(Supplied passage Opens)

After a brief detour into country with “A Child’s Claim To Fame,” Again turns to a pair of pensive songs: “Everydays” and “Expecting to Fly,” written and performed by Stills and Young respectively. The former sees Stills layering an introspective lyrical portrait of ennui over a minimalist arrangement marked by the peal of an occasional distorted electric guitar and constant background tinkling of jazz-inflected piano. Young’s “Expecting to Fly” likewise stands out for its haunting and ethereal account of a failed romantic relationship. His evocative lyrics – the narrator’s formerly significant other “stood on the edge of a feather/Expecting to fly” while he himself “tried so hard to stand/As I stumbled and fell to the ground” – float through an otherworldly and deceptively sparse soundscape.
But it’s the exquisite “Bluebird” that almost single-handedly stakes Again’s claim to greatness and easily stands as the band's single best song. Written by Stills, the final track on the album’s first side launches with a quick and searing Neil Young electric guitar solo. Stills then tears into the vocals with a fierce urgency:
Listen to my bluebird laugh
She can't tell you why
Deep within her heart, you see
She knows only crying, just crying
An extraordinary acoustic guitar solo from Stills ushers in the transition from the frenetic, psychedelic rock of the song’s first two minutes to its quieter, folk-inspired conclusion – a coda complete with delicate banjo picking.
It’s a kaleidoscopic arrangement that’s beautifully complemented by the vivid and melancholy imagery of Stills’ lyrics. He tells the tale of the titular bluebird, an outwardly happy but inwardly depressed young woman chronically longing for the object of her affection. She’s got “all those blues/Must be a thousand hues” – but at the same time she’s caught the narrator’s eye, who sits “mesmerized/By the depth of her eyes” that reveal “She got soul.” But once the song shifts to its folk-influenced back half, Stills makes clear that its subject is “going to fly away” since her “Sadness is her own” and “Give herself a bath of tears/And go home.”

(Supplied passage Closes)
(Dataset records Opens)

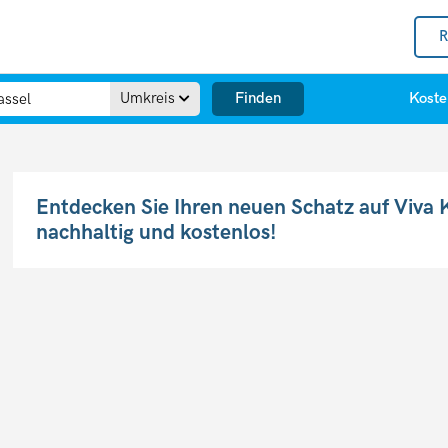
R
Finden
Umkreis
Koste
Entdecken Sie Ihren neuen Schatz auf Viva K
nachhaltig und kostenlos!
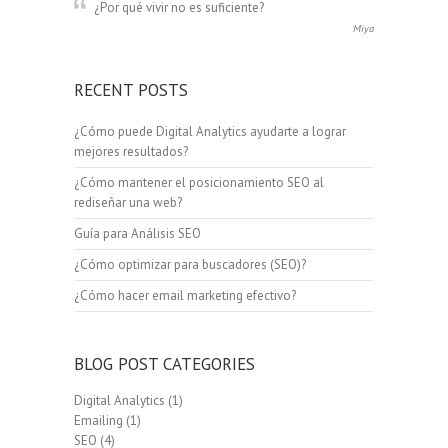
¿Por qué vivir no es suficiente?
Miya
RECENT POSTS
¿Cómo puede Digital Analytics ayudarte a lograr
mejores resultados?
¿Cómo mantener el posicionamiento SEO al
rediseñar una web?
Guía para Análisis SEO
¿Cómo optimizar para buscadores (SEO)?
¿Cómo hacer email marketing efectivo?
BLOG POST CATEGORIES
Digital Analytics
(1)
Emailing
(1)
SEO
(4)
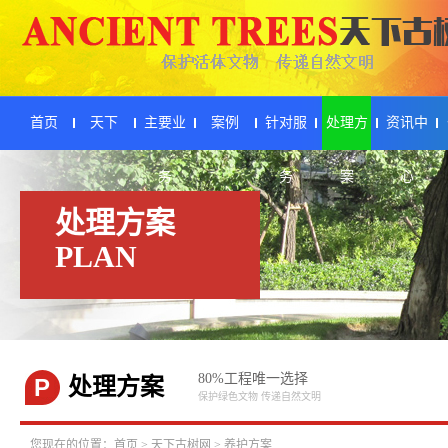
首页
天下
主要业
案例
针对服
处理方
资讯中
务
务
案
心
处理方案
PLAN
80%工程唯一选择
P
处理方案
保护绿色文物 传递自然文明
您现在的位置：
首页
>
天下古树网
>
养护方案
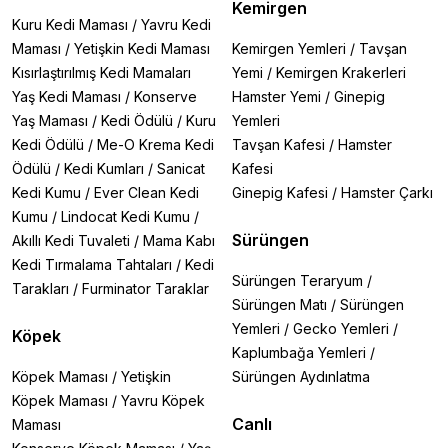
Kemirgen
Kuru Kedi Maması
/
Yavru Kedi
Maması
/
Yetişkin Kedi Maması
Kemirgen Yemleri
/
Tavşan
Kısırlaştırılmış Kedi Mamaları
Yemi
/
Kemirgen Krakerleri
Yaş Kedi Maması
/
Konserve
Hamster Yemi
/
Ginepig
Yaş Maması
/
Kedi Ödülü
/
Kuru
Yemleri
Kedi Ödülü
/
Me-O Krema Kedi
Tavşan Kafesi
/
Hamster
Ödülü
/
Kedi Kumları
/
Sanicat
Kafesi
Kedi Kumu
/
Ever Clean Kedi
Ginepig Kafesi
/
Hamster Çarkı
Kumu
/
Lindocat Kedi Kumu
/
Sürüngen
Akıllı Kedi Tuvaleti
/
Mama Kabı
Kedi Tırmalama Tahtaları
/
Kedi
Sürüngen Teraryum
/
Tarakları
/
Furminator Taraklar
Sürüngen Matı
/
Sürüngen
Yemleri
/
Gecko Yemleri
/
Köpek
Kaplumbağa Yemleri
/
Köpek Maması
/
Yetişkin
Sürüngen Aydınlatma
Köpek Maması
/
Yavru Köpek
Canlı
Maması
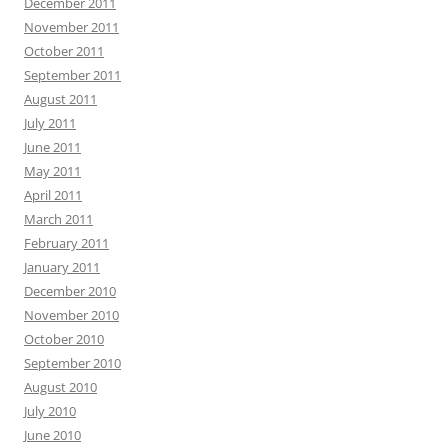
December 2011
November 2011
October 2011
September 2011
August 2011
July 2011
June 2011
May 2011
April 2011
March 2011
February 2011
January 2011
December 2010
November 2010
October 2010
September 2010
August 2010
July 2010
June 2010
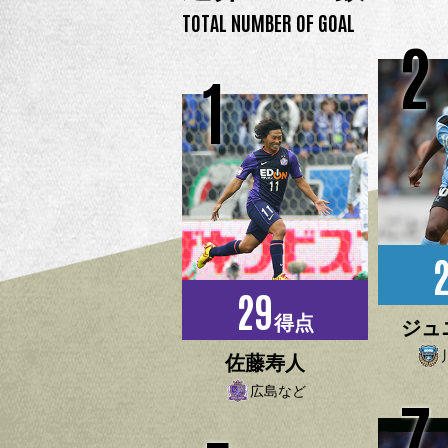
TOTAL NUMBER OF GOAL
2
1
29
得点
ジュ
佐藤寿人
広島など
7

(Dataset records Closes)

● Exercise: Write the next part of the album review, starting right after its final sentence. This data has no connection to the album review.

● Result:
Side two of the album can’t compare with side one, quality songs like “Hung Upside Down,” “Sad Memory,” and “Good Time Boy” notwithstanding. But Again closes strong, with the low-key anxiety of Stills’ “Rock and Roll Woman” and Young’s “Broken Arrow.” A solid and straightforward rock number with a songwriting contribution (and alleged backing vocals) from David Crosby, “Rock and Roll Woman” features an infectious acoustic guitar riff and backing vocal harmonies punctuated by a bridge marked by a distorted electric guitar trading licks with a pulsating Hammond B3 organ.
On “Broken Arrow,” Young returns to the theme of alienation that kicked the album off on “Mr. Soul.” That’s apparent from the live sample of the record’s opening track that opens the song, as well as the first verse's impressionistic sketch of the unrequited enthusiasm of rock fans who camp out in the rain just to catch a glimpse of their musical heroes as they leave a concert venue. Young’s lyrics become more abstract and brooding as the song proceeds, with breaks following verses filled respectively by a baseball organ, snare drum, and clarinet. The heartbeat that closes out the suite provides a fitting end to the album as a whole.
Why give Buffalo Springfield Again a listen? “Bluebird” alone is worth the price of admission, but as a record Again provides eloquent testimony to the songwriting talents of Stephen Stills and Neil Young. At turns pensive and propulsive with a strong streak of melancholy, Again takes the listener on a cruise through the psychedelic ether of the late 1960s rock world – and proves that Buffalo Springfield deserves greater renown as a musical force in its own right.